Sunday, February 19, 2012

February 19: Beauty and the Beast/La belle et la bĂȘte (1946 -- Jean Cocteau)

★★★★

Cocteau’s 1946 classic has a stagy quality at times that can be off-putting to today’s realist audience, but there’s so much else that’s worthwhile.  I don’t know another film that that creates such a lush, original, atmosphere of magic – of fairy tale – while getting at serious yet barely ineffable wisdom.  Like the prelude says, we children have to believe what Cocteau tells us and we have to have complete faith in him.  Our reward is delight and an experience of beauty.

Much of the magic of Beauty and the Beast comes from the visuals.  The arm sconces that move and even point directions are certainly suis generis – original and vaguely disturbing as, on some level, it’s disquieting to think of amputated arms that move and even have will and purpose.  Likewise, the faces on the caryatids with eyes that follow the action suggest a haunted, profoundly disturbing rupture of reality.  The hand that serves wine, the mirror that shows truth, the glide down the hall that doesn’t require Belle to move her legs, the statue of Diana coming fatally to life – all these elements exist at the fine juncture of fairy tale and surrealism, an art movement that Cocteau was involved in.  Added to all this originality are lavish costumes,   extravagant furnishings, hedges that open and close, unique garden statuary and volumes of smoke.  There are few times in Beauty and the Beast that the eye isn’t ravished.

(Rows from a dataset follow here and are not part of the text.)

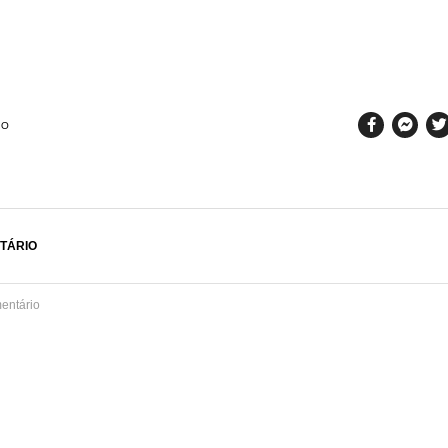
SO
TÁRIO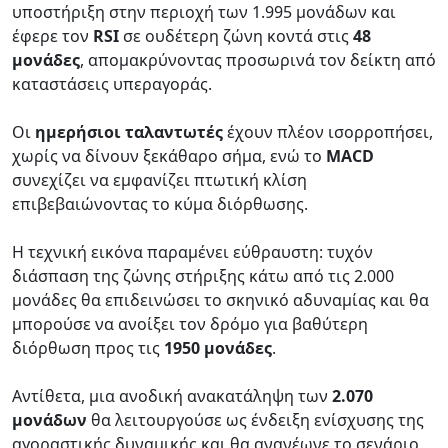
υποστήριξη στην περιοχή των 1.995 μονάδων και
έφερε τον
RSI
σε ουδέτερη ζώνη κοντά στις
48
μονάδες
, απομακρύνοντας προσωρινά τον δείκτη από
καταστάσεις υπεραγοράς.
Οι
ημερήσιοι ταλαντωτές
έχουν πλέον ισορροπήσει,
χωρίς να δίνουν ξεκάθαρο σήμα, ενώ το
MACD
συνεχίζει να εμφανίζει πτωτική κλίση
επιβεβαιώνοντας το κύμα διόρθωσης.
Η τεχνική εικόνα παραμένει εύθραυστη: τυχόν
διάσπαση της ζώνης στήριξης κάτω από τις 2.000
μονάδες θα επιδεινώσει το σκηνικό αδυναμίας και θα
μπορούσε να ανοίξει τον δρόμο για βαθύτερη
διόρθωση προς τις
1950 μονάδες
.
Αντίθετα, μια ανοδική ανακατάληψη των
2.070
μονάδων
θα λειτουργούσε ως ένδειξη ενίσχυσης της
αγοραστικής δυναμικής και θα ανανέωνε το σενάριο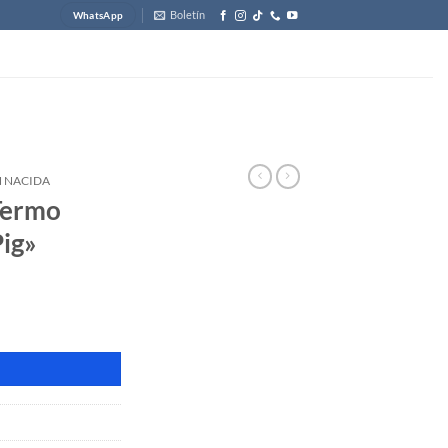
Boletín
WhatsApp
N NACIDA
Termo
Pig»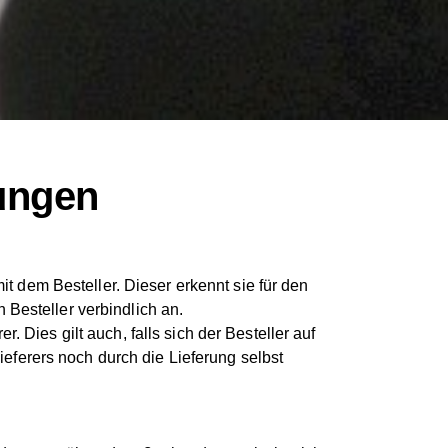
ungen
 dem Besteller. Dieser erkennt sie für den
 Besteller verbindlich an.
 Dies gilt auch, falls sich der Besteller auf
ferers noch durch die Lieferung selbst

Then there’s the Beast himself, who manages to seem appealing when he drinks from Belle’s hands yet menacing as he struggles to control his animal element with his hands steaming from the kill.  You can feel the Beast’s inner tension as he restrains himself at Belle’s door, and you sense his need as he makes tentative advances at offering himself to Belle.  Jean Marais deserves credit for creating such a compelling character under all his make-up and exaggerated costuming; his character becomes the narrative center of the film.

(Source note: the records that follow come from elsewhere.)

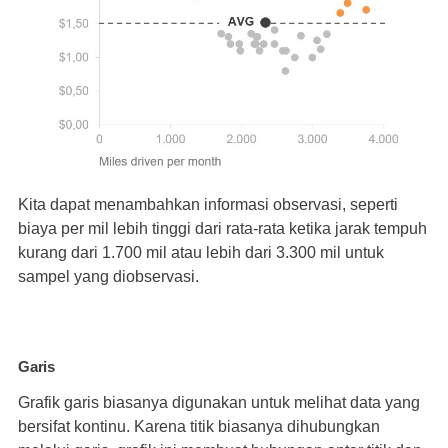
Kita dapat menambahkan informasi observasi, seperti
biaya per mil lebih tinggi dari rata-rata ketika jarak tempuh
kurang dari 1.700 mil atau lebih dari 3.300 mil untuk
sampel yang diobservasi.
Garis
Grafik garis biasanya digunakan untuk melihat data yang
bersifat kontinu. Karena titik biasanya dihubungkan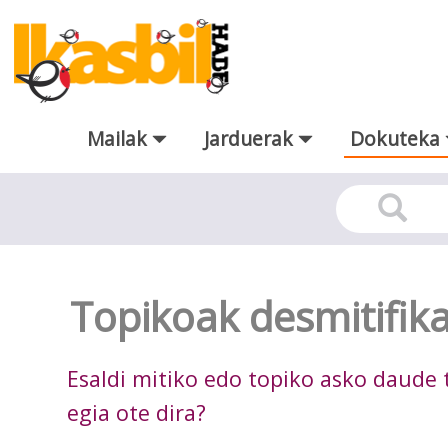
Eduki nagusira joan
Mailak
Jarduerak
Dokuteka
Dokuteka
Topikoak desmitifik
Esaldi mitiko edo topiko asko daude 
egia ote dira?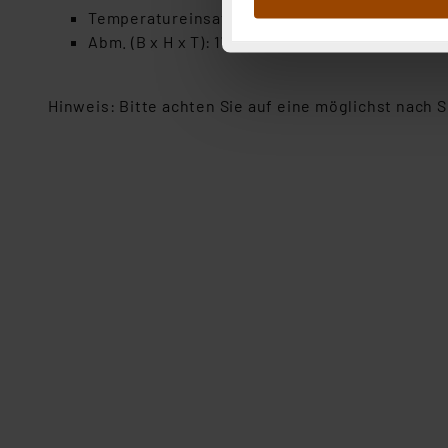
Temperatureinsatzbereich: -20 °C bis +60 °C
Abs.1a DSG-VO) zu. Eine deta
Abm. (B x H x T): 174 x 164 x 15 mm
Button „Ablehnen oder Einst
ganz oder teilweise zustimm
anpassen oder widerrufen. 
Hinweis: Bitte achten Sie auf eine möglichst nach
Auswertung und Analyse bis 
dazu führen, dass die Einst
„Einige Drittanbieter verar
dieser Drittanbieter umfasst
Nähere Infos zu diesen Drit
Für die USA besteht kein A
Datenschutz nach EU-Standa
Daten in Überwachungsprogr
Unsere Kooperation mit dies
Kommission sowie einer eige
Daten, verbundenen Risiken
Impressum
|
Datenschutzer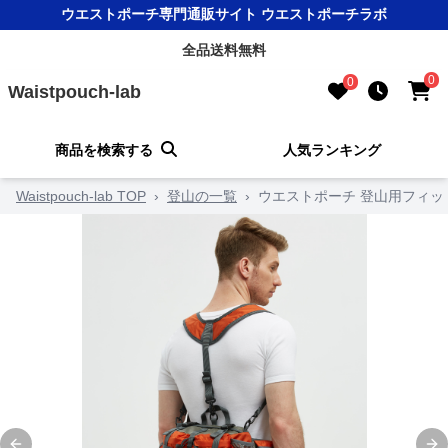
ウエストポーチ専門通販サイト ウエストポーチラボ
全品送料無料
0
0
Waistpouch-lab
商品を検索する
人気ランキング
Waistpouch-lab TOP
›
登山の一覧
›
ウエストポーチ 登山用フィッ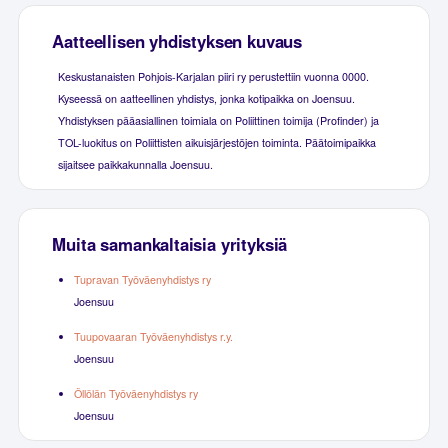
Aatteellisen yhdistyksen kuvaus
Keskustanaisten Pohjois-Karjalan piiri ry perustettiin vuonna 0000.
Kyseessä on aatteellinen yhdistys, jonka kotipaikka on Joensuu.
Yhdistyksen pääasiallinen toimiala on Poliittinen toimija (Profinder) ja
TOL-luokitus on Poliittisten aikuisjärjestöjen toiminta. Päätoimipaikka
sijaitsee paikkakunnalla Joensuu.
Muita samankaltaisia yrityksiä
Tupravan Työväenyhdistys ry
Joensuu
Tuupovaaran Työväenyhdistys r.y.
Joensuu
Öllölän Työväenyhdistys ry
Joensuu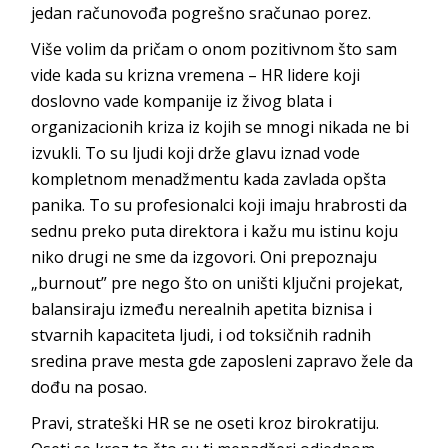
jedan računovođa pogrešno sračunao porez.
Više volim da pričam o onom pozitivnom što sam
vide kada su krizna vremena – HR lidere koji
doslovno vade kompanije iz živog blata i
organizacionih kriza iz kojih se mnogi nikada ne bi
izvukli. To su ljudi koji drže glavu iznad vode
kompletnom menadžmentu kada zavlada opšta
panika. To su profesionalci koji imaju hrabrosti da
sednu preko puta direktora i kažu mu istinu koju
niko drugi ne sme da izgovori. Oni prepoznaju
„burnout” pre nego što on uništi ključni projekat,
balansiraju između nerealnih apetita biznisa i
stvarnih kapaciteta ljudi, i od toksičnih radnih
sredina prave mesta gde zaposleni zapravo žele da
dođu na posao.
Pravi, strateški HR se ne oseti kroz birokratiju.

In addition to these physical elements, Cocteau avails himself of contemporary special effects in creating this tale.  We see a magical transformation when the Beast carries Belle into her room and her clothes are daily peasant outside the door and elegant aristocrat inside.  Other striking effects are Belle emerging from the wall when she uses the glove to transport herself home and the transformation of the Beast into the Prince at the end of the film.  Even the Baroque ending with Belle and the Prince seen from below as they ascend into clouds relies on double exposure.  Such filmic elements add to the fairy tale atmosphere.

But what to make of this ending?  The handsome though vaguely unsympathetic Avenant pursues Belle in her home, but she rejects him to stay with her father.  When Belle later tells the Beast of Avenant’s proposal, the Beast is pained by knowing about his rival, who ultimately conspires to follow Belle to the Beast’s castle to kill the Beast and steal his treasure.  Gallant or not, Avenant isn’t easy to like in this film.  So when Avenant is killed by Diana while he is trying to rob the palace and the Beast is transformed into an Avenant lookalike, it’s hard to know exactly what’s happened.  You can certainly understand Marlene Dietrich’s famous reaction ("Where is my beautiful Beast?"), and that is perfectly part of the effect.  Jean Marias plays Avenant, Beast and Prince, and all of these are bound together in the film in a poetic way that doesn’t lend itself to analysis.  This linkage is another part of the elusive beauty here.

The magic kingdom of Beauty and the Beast is the most interesting part of the film; the dull causality of Belle’s home only serves to make the Beast’s palace more wonderful.  It’s very worthwhile to spend time in the lair of the Beast, even if you have to abide the duller fairy tale reality outside.